▸ **EXERCISE**
Print, word for word, the lines of the records below, starting at the line that contains "elevation (m): 1550" and ending at the line that contains "genus: Symphyotrichum", both included, and nothing else.

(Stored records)

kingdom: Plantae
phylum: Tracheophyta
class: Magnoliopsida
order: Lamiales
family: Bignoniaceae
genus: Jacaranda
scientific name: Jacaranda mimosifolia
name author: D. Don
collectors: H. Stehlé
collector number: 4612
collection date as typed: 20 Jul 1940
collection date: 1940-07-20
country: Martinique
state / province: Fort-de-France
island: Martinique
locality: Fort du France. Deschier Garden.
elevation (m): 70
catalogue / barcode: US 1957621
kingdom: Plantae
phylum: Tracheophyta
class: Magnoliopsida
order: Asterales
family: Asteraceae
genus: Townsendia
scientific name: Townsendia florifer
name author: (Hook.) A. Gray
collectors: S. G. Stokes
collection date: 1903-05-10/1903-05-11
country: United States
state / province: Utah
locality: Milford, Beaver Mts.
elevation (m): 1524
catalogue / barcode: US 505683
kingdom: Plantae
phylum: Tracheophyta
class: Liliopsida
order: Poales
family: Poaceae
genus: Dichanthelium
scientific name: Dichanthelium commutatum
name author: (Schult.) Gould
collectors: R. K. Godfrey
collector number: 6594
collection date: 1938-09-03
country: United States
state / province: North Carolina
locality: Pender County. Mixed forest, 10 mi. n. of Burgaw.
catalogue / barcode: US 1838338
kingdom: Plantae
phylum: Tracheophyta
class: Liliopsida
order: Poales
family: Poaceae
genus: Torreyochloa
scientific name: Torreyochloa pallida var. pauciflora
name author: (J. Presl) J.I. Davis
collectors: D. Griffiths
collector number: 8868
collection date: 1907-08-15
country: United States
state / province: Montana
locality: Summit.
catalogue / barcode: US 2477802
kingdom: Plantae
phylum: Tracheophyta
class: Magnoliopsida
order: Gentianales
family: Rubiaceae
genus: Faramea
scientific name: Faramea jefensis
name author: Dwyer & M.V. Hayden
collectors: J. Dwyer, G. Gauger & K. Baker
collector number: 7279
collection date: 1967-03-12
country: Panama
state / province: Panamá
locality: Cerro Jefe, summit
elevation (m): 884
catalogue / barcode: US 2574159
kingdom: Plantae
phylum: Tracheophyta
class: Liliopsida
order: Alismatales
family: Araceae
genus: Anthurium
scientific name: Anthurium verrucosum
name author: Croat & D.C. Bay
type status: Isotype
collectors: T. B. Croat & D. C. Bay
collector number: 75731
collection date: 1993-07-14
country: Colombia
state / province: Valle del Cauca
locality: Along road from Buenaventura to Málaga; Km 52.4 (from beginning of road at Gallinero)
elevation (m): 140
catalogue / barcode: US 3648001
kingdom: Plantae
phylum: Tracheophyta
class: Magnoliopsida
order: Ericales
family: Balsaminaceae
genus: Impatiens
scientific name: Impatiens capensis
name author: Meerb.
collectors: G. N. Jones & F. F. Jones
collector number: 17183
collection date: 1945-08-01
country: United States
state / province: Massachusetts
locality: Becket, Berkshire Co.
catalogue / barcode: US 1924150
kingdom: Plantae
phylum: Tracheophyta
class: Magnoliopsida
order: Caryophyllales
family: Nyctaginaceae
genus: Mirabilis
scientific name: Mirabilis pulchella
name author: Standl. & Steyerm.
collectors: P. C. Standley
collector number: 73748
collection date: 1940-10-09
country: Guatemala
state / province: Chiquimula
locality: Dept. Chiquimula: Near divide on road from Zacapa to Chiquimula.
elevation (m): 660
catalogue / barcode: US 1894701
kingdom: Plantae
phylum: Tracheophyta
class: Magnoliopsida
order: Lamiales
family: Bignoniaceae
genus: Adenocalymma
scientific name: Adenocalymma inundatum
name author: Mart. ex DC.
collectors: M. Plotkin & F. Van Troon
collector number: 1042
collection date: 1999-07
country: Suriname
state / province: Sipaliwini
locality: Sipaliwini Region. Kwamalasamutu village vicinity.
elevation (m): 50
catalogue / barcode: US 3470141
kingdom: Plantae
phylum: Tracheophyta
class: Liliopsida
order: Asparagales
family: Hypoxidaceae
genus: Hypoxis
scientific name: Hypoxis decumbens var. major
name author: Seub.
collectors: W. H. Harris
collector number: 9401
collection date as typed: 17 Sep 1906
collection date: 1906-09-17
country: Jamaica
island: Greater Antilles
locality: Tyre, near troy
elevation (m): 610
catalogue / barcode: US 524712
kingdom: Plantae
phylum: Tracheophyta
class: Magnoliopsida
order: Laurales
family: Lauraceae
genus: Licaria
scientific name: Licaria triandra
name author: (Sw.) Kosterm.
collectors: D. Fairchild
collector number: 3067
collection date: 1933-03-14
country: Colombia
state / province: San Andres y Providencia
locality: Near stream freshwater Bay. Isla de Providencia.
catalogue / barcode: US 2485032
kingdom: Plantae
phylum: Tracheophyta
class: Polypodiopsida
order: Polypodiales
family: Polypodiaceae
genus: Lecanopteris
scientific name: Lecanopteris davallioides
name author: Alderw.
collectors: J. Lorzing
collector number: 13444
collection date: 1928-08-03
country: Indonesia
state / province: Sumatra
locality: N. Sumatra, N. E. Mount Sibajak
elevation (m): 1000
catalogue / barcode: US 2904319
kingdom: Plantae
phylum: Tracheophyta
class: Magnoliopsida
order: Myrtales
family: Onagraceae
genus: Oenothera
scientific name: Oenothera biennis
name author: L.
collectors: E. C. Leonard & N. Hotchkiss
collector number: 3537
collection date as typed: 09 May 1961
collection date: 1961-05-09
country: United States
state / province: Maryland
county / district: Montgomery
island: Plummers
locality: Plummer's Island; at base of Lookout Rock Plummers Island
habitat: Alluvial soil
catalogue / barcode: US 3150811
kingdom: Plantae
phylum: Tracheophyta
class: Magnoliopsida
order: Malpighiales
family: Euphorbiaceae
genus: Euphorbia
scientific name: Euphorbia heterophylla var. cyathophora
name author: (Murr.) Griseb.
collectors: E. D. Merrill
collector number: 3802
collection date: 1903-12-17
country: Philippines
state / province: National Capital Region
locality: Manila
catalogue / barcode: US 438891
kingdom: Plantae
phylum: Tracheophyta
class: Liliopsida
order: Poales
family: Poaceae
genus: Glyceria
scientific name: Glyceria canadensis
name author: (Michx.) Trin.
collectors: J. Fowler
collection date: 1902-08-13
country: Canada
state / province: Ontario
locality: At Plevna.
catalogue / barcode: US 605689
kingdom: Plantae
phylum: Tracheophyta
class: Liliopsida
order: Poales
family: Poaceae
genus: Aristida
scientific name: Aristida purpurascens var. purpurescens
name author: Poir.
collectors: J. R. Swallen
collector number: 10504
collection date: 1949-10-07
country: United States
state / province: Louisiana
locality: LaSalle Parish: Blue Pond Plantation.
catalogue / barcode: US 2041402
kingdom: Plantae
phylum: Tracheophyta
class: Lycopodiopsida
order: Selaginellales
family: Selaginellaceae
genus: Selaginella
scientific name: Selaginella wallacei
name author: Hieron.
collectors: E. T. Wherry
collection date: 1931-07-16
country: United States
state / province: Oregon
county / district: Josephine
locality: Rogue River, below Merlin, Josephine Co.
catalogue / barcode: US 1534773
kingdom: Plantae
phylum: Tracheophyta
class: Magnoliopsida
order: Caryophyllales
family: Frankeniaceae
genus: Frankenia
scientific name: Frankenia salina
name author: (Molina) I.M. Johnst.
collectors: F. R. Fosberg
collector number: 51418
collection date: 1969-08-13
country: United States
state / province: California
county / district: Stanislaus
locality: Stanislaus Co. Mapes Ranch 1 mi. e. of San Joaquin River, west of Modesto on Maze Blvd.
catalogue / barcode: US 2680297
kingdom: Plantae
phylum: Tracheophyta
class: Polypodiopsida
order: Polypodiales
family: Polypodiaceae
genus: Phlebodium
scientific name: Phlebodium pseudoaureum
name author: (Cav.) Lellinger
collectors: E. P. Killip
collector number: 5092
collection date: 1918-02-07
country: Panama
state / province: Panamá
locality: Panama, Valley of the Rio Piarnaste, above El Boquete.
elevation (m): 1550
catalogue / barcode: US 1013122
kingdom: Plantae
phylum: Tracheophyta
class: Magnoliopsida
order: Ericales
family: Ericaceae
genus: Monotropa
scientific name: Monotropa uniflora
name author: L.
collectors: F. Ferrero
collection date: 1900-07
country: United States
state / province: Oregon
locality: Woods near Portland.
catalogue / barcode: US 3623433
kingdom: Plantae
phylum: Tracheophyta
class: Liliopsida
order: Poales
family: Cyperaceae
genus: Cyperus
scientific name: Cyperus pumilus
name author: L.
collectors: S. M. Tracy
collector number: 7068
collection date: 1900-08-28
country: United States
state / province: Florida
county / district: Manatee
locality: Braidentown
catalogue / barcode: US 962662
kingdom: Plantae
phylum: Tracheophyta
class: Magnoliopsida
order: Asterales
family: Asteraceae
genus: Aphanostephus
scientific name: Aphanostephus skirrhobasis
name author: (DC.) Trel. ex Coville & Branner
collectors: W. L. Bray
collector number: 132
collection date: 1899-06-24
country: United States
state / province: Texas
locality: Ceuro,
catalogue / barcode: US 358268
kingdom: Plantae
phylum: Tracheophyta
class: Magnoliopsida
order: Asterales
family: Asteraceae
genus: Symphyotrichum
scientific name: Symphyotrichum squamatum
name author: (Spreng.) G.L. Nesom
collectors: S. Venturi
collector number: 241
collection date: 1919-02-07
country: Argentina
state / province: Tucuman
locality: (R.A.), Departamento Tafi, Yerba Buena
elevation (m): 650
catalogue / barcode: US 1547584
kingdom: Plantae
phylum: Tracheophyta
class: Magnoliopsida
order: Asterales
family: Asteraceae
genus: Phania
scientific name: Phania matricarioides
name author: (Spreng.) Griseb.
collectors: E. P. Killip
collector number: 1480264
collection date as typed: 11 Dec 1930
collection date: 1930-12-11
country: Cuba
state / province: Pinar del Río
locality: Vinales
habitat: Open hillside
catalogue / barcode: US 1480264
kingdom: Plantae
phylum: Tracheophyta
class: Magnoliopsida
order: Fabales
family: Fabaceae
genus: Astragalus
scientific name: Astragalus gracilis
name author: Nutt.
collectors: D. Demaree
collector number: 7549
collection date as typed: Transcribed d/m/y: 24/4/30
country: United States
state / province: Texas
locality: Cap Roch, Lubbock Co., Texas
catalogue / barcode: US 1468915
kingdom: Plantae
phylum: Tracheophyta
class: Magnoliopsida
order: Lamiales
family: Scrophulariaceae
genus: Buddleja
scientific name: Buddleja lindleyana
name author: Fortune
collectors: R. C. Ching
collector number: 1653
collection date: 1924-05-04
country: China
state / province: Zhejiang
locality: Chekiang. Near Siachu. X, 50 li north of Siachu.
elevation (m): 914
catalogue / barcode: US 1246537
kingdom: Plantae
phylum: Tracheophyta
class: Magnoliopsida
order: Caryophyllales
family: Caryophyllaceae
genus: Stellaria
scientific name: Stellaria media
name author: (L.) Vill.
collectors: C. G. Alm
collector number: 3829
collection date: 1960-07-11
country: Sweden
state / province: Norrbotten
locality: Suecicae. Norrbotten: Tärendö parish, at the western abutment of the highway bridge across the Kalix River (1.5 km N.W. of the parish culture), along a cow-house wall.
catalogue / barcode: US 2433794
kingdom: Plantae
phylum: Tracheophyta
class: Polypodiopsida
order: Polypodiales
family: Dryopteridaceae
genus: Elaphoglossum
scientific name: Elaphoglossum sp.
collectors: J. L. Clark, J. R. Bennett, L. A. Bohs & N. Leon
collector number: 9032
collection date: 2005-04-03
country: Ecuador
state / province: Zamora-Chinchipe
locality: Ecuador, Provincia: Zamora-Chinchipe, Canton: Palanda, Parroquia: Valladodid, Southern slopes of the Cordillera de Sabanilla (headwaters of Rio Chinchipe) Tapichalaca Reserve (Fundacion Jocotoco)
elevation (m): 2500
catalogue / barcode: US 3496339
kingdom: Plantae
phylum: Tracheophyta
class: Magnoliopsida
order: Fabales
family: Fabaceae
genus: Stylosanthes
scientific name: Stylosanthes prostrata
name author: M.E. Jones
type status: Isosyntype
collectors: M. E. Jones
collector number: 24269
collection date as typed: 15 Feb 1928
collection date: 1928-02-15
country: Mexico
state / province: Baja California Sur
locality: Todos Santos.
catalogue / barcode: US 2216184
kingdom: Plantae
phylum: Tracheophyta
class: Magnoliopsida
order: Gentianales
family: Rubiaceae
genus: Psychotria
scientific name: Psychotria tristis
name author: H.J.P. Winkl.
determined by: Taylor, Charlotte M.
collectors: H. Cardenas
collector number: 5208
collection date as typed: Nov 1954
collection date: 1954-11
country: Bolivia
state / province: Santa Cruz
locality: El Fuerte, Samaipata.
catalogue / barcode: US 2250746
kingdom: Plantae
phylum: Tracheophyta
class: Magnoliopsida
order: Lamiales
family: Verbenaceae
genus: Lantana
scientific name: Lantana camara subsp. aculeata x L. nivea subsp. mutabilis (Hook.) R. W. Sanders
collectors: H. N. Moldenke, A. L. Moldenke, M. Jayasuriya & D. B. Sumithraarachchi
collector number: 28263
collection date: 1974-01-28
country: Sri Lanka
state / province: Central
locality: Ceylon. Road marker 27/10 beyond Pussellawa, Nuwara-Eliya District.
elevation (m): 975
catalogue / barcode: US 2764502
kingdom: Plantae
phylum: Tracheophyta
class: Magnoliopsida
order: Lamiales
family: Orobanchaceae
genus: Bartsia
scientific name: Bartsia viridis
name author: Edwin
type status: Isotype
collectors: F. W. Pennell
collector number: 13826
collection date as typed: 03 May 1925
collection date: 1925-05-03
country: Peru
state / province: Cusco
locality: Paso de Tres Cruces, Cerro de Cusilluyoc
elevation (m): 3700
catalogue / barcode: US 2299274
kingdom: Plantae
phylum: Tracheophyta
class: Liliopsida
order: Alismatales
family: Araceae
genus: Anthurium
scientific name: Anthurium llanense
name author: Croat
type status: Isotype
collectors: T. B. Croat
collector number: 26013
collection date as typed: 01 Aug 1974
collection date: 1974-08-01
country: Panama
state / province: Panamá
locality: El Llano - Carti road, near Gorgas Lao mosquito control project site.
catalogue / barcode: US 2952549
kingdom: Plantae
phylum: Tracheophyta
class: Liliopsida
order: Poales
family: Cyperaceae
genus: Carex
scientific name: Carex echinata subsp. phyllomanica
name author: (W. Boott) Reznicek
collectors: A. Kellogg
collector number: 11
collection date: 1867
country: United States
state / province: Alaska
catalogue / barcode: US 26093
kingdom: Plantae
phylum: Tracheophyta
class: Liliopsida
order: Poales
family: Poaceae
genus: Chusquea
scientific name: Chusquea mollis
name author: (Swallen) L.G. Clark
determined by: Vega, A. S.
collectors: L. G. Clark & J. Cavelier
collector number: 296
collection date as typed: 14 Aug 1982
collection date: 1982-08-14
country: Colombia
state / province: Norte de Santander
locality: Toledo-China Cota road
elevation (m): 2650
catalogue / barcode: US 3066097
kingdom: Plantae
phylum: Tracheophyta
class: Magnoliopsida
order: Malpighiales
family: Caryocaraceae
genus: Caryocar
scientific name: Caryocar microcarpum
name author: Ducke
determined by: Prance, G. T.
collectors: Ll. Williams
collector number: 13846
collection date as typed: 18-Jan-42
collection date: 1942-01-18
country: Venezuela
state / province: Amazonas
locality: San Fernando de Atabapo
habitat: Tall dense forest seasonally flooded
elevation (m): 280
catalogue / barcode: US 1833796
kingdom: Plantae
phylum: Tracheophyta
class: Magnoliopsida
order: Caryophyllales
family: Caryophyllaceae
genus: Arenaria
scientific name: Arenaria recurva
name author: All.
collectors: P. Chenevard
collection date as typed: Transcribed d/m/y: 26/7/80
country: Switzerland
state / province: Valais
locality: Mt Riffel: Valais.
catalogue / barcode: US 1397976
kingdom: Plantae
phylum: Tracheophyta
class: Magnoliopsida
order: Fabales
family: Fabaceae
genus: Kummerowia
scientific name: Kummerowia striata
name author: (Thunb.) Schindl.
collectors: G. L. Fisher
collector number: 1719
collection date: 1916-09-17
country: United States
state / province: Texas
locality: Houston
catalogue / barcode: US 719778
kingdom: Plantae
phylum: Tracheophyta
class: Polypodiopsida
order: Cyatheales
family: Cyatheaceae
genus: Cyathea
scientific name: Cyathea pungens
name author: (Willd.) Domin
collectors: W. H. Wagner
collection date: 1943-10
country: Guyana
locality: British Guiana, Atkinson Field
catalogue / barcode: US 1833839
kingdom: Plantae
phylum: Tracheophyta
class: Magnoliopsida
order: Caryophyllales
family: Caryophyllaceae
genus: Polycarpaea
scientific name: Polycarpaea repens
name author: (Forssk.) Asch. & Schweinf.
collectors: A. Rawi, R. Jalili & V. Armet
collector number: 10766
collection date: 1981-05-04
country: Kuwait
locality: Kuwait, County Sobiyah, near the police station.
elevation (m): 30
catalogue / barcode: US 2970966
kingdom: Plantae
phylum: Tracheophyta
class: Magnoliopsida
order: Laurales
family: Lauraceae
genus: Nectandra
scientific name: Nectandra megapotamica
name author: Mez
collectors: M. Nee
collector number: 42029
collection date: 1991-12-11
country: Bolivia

▸ **RESULT OF THE TASK**
elevation (m): 1550
catalogue / barcode: US 1013122
kingdom: Plantae
phylum: Tracheophyta
class: Magnoliopsida
order: Ericales
family: Ericaceae
genus: Monotropa
scientific name: Monotropa uniflora
name author: L.
collectors: F. Ferrero
collection date: 1900-07
country: United States
state / province: Oregon
locality: Woods near Portland.
catalogue / barcode: US 3623433
kingdom: Plantae
phylum: Tracheophyta
class: Liliopsida
order: Poales
family: Cyperaceae
genus: Cyperus
scientific name: Cyperus pumilus
name author: L.
collectors: S. M. Tracy
collector number: 7068
collection date: 1900-08-28
country: United States
state / province: Florida
county / district: Manatee
locality: Braidentown
catalogue / barcode: US 962662
kingdom: Plantae
phylum: Tracheophyta
class: Magnoliopsida
order: Asterales
family: Asteraceae
genus: Aphanostephus
scientific name: Aphanostephus skirrhobasis
name author: (DC.) Trel. ex Coville & Branner
collectors: W. L. Bray
collector number: 132
collection date: 1899-06-24
country: United States
state / province: Texas
locality: Ceuro,
catalogue / barcode: US 358268
kingdom: Plantae
phylum: Tracheophyta
class: Magnoliopsida
order: Asterales
family: Asteraceae
genus: Symphyotrichum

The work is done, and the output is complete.